QR-MetaSSI: A Quantum-Resistant Self-Sovereign Identity Framework for Metaverse Platforms

Quantum computing presents a critical threat to the cryptographic basis of metaverse platforms, with Shor’s algorithm capable of breaking traditional public-key cryptography and Grover’s algorithm significantly weakening symmetric encryption. The present Self-Sovereign Identity (SSI) ecosystems are built on classical cryptographic systems that are susceptible to quantum attacks, hence, there is an immediate requirement for quantum, secure identity management in persistent virtual environments.
This article propose a solution called Quantum-Resistant MetaSSI (QR-MetaSSI), which is a comprehensive model that integrating NIST-standardized post-quantum cryptography (PQC) with W3C-compliant SSI principles. We design lattice-based decentralized identifiers (PQ-DIDs), hash-based verifiable credentials (PQ-VCs), and a hybrid authentication protocol that meets the needs of the metaverse such as latency, interoperability, and persistent identities.
The framework is subjected to mathematical modeling and simulation studies. Our study indicates that QR-MetaSSI keeps the authentication delay below 150 ms, which is inside VR comfort range with 128-bit quantum security.
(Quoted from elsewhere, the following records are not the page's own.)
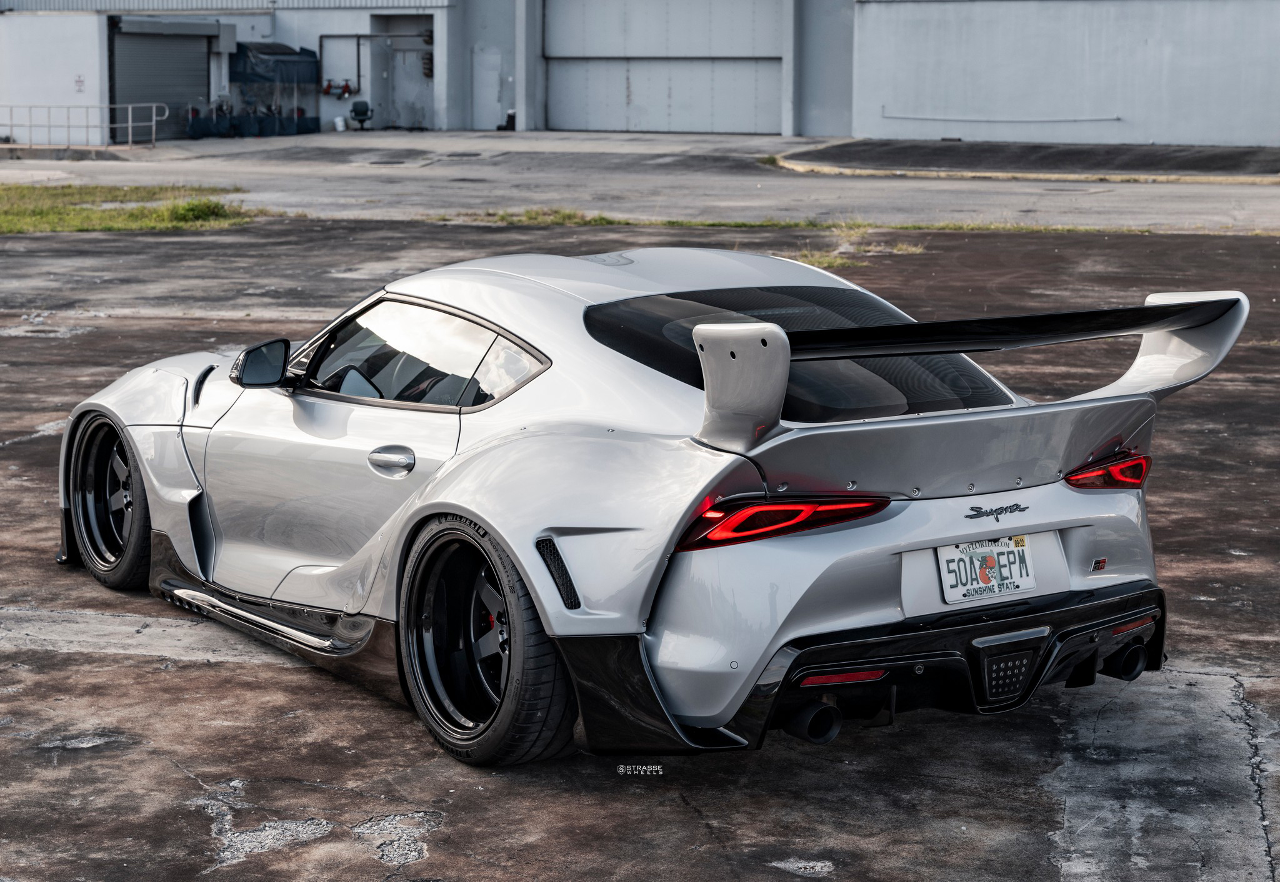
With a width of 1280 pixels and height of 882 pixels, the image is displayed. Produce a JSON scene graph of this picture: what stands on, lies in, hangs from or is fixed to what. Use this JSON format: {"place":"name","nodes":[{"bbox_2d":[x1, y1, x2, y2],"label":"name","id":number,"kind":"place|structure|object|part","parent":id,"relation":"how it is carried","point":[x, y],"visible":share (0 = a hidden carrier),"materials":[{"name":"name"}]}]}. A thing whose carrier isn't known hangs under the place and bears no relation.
{"place":"outdoors","nodes":[
{"label":"outdoors","id":0,"kind":"place"},
{"bbox_2d":[1,0,1278,146],"label":"building","id":1,"kind":"structure","parent":0,"point":[1159,129],"materials":[{"name":"grey paint"}]},
{"bbox_2d":[73,74,84,91],"label":"wall sign","id":2,"kind":"object","parent":1,"relation":"attached to","point":[80,80],"visible":0.94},
{"bbox_2d":[106,21,213,143],"label":"roller door","id":3,"kind":"structure","parent":1,"relation":"in","point":[202,62],"materials":[{"name":"grey metal"}]},
{"bbox_2d":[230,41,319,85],"label":"blue tarp","id":4,"kind":"object","parent":1,"relation":"attached to","point":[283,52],"visible":0.81,"materials":[{"name":"blue plastic"}]},
{"bbox_2d":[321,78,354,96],"label":"valve","id":5,"kind":"object","parent":1,"relation":"attached to","point":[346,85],"visible":0.88,"materials":[{"name":"red metal"}]},
{"bbox_2d":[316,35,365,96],"label":"pipe","id":6,"kind":"object","parent":1,"relation":"attached to","point":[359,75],"visible":0.84,"materials":[{"name":"metal"}]},
{"bbox_2d":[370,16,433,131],"label":"doorway","id":7,"kind":"structure","parent":1,"relation":"in","point":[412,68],"materials":[{"name":"grey metal"}]},
{"bbox_2d":[471,48,505,129],"label":"door","id":8,"kind":"structure","parent":1,"relation":"in","point":[491,89],"materials":[{"name":"metal"}]},
{"bbox_2d":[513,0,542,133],"label":"pillar","id":9,"kind":"structure","parent":1,"relation":"attached to","point":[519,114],"materials":[{"name":"grey paint"}]},
{"bbox_2d":[542,0,784,136],"label":"garage door","id":10,"kind":"structure","parent":1,"relation":"in","point":[775,94],"materials":[{"name":"grey metal"}]},
{"bbox_2d":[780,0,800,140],"label":"pillar","id":11,"kind":"structure","parent":1,"relation":"attached to","point":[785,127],"materials":[{"name":"grey paint"}]},
{"bbox_2d":[880,112,1121,124],"label":"pipe","id":12,"kind":"object","parent":1,"relation":"attached to","point":[1093,119],"visible":0.97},
{"bbox_2d":[0,213,1279,881],"label":"asphalt lot","id":13,"kind":"structure","parent":0,"point":[272,672],"materials":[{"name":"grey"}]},
{"bbox_2d":[0,182,252,233],"label":"grass patch","id":14,"kind":"object","parent":13,"relation":"on","point":[90,212],"visible":0.65,"materials":[{"name":"green plant"}]},
{"bbox_2d":[166,196,231,224],"label":"grass tuft","id":15,"kind":"object","parent":14,"relation":"on","point":[196,209],"visible":0.6,"materials":[{"name":"green plant"}]},
{"bbox_2d":[57,246,1233,772],"label":"sports car","id":16,"kind":"object","parent":13,"relation":"on","point":[494,490],"visible":0.95,"materials":[{"name":"silver metal"}]},
{"label":"door handle","id":17,"kind":"part","parent":16,"relation":"part of","materials":[{"name":"silver metal"}]},
{"label":"taillight","id":18,"kind":"part","parent":16,"relation":"part of","materials":[{"name":"red plastic"}]},
{"label":"exhaust outlet","id":19,"kind":"part","parent":16,"relation":"part of","materials":[{"name":"black metal"}]},
{"label":"diffuser","id":20,"kind":"part","parent":16,"relation":"part of","materials":[{"name":"black plastic"}]},
{"bbox_2d":[936,534,1036,601],"label":"license plate","id":21,"kind":"object","parent":16,"relation":"attached to","point":[948,557],"visible":0.98,"materials":[{"name":"white metal"}]},
{"label":"taillight","id":22,"kind":"part","parent":16,"relation":"part of","materials":[{"name":"red plastic"}]},
{"label":"exhaust outlet","id":23,"kind":"part","parent":16,"relation":"part of","materials":[{"name":"black metal"}]},
{"bbox_2d":[430,208,1267,237],"label":"grass strip","id":24,"kind":"object","parent":13,"relation":"on","point":[613,222],"visible":0.48,"materials":[{"name":"green plant"}]},
{"bbox_2d":[791,222,926,268],"label":"grass patch","id":25,"kind":"object","parent":13,"relation":"on","point":[826,260],"visible":0.31,"materials":[{"name":"plant"}]},
{"bbox_2d":[0,133,1279,233],"label":"road","id":26,"kind":"structure","parent":0,"point":[757,179],"materials":[{"name":"grey concrete"}]},
{"bbox_2d":[0,101,167,147],"label":"metal railing","id":27,"kind":"object","parent":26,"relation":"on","point":[130,124],"visible":0.99,"materials":[{"name":"silver metal"}]},
{"bbox_2d":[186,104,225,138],"label":"container","id":28,"kind":"object","parent":26,"relation":"on","point":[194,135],"visible":0.84,"materials":[{"name":"blue plastic"}]},
{"bbox_2d":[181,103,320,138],"label":"equipment","id":29,"kind":"object","parent":26,"relation":"on","point":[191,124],"visible":0.78,"materials":[{"name":"blue"}]},
{"bbox_2d":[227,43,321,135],"label":"tarp tent","id":30,"kind":"object","parent":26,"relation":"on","point":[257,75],"visible":0.87,"materials":[{"name":"blue plastic"}]},
{"bbox_2d":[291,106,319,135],"label":"container","id":31,"kind":"object","parent":26,"relation":"on","point":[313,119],"visible":0.87,"materials":[{"name":"blue plastic"}]},
{"bbox_2d":[333,115,346,131],"label":"bucket","id":32,"kind":"object","parent":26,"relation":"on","point":[339,127],"visible":1,"materials":[{"name":"white plastic"}]},
{"bbox_2d":[348,100,373,130],"label":"chair","id":33,"kind":"object","parent":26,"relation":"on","point":[356,112],"visible":0.98,"materials":[{"name":"black plastic"}]},
{"bbox_2d":[500,109,516,130],"label":"black container","id":34,"kind":"object","parent":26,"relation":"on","point":[511,117],"visible":0.69,"materials":[{"name":"black plastic"}]},
{"bbox_2d":[766,138,1279,181],"label":"asphalt strip","id":35,"kind":"object","parent":26,"relation":"on","point":[790,158],"visible":0.84,"materials":[{"name":"grey asphalt"}]},
{"bbox_2d":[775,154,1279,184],"label":"curb","id":36,"kind":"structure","parent":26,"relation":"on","point":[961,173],"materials":[{"name":"beige concrete"}]}
]}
Besides that, a comparative evaluation reveals that the proposed solution drastically reduces the risk of a quantum attack as compared with classical ECC-based SSI systems at a level of computational overhead that is completely reasonable.
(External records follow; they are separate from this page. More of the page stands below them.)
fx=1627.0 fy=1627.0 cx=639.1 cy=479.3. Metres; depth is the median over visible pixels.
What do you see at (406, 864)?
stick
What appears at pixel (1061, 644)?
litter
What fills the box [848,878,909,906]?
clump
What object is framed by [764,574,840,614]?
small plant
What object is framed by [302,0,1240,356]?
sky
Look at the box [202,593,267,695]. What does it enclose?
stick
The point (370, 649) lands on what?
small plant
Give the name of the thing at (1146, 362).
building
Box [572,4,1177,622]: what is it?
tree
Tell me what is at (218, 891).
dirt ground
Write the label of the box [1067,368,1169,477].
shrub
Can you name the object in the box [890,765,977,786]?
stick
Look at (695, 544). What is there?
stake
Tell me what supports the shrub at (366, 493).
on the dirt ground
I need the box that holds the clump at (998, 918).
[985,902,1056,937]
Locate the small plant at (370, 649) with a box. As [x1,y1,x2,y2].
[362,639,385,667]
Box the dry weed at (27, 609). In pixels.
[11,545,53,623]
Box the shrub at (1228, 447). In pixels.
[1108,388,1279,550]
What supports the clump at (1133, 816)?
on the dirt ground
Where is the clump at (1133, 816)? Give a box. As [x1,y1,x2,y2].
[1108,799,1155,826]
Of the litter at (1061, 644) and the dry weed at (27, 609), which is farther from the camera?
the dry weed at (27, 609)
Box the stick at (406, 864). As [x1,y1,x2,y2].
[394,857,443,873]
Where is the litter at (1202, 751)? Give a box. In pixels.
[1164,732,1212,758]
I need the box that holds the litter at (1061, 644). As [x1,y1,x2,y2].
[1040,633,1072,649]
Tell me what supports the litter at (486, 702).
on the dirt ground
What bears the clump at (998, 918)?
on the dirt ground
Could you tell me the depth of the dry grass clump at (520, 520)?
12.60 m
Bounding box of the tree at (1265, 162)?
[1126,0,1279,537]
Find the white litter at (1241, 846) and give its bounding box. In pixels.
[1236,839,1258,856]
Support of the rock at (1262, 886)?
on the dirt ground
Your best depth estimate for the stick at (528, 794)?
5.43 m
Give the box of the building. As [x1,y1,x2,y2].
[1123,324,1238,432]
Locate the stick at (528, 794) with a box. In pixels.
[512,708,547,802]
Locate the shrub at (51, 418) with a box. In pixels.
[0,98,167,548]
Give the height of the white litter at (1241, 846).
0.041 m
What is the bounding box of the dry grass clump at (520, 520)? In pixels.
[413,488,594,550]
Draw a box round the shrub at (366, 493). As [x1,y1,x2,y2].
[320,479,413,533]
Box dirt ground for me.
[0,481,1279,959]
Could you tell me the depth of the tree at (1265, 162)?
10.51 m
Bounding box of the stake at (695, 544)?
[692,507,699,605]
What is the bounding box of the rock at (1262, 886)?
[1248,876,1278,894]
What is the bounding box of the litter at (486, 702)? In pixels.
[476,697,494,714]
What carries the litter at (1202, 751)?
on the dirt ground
QR-MetaSSI is a major step forward in the security of the metaverse, providing not only theoretical bases but also practical implementation instructions for the migration to quantum-resistant identity management. This framework not only addresses the most important breaches in security but also keeps the performance standards that are necessary for the creation of virtual environments that are highly immersive.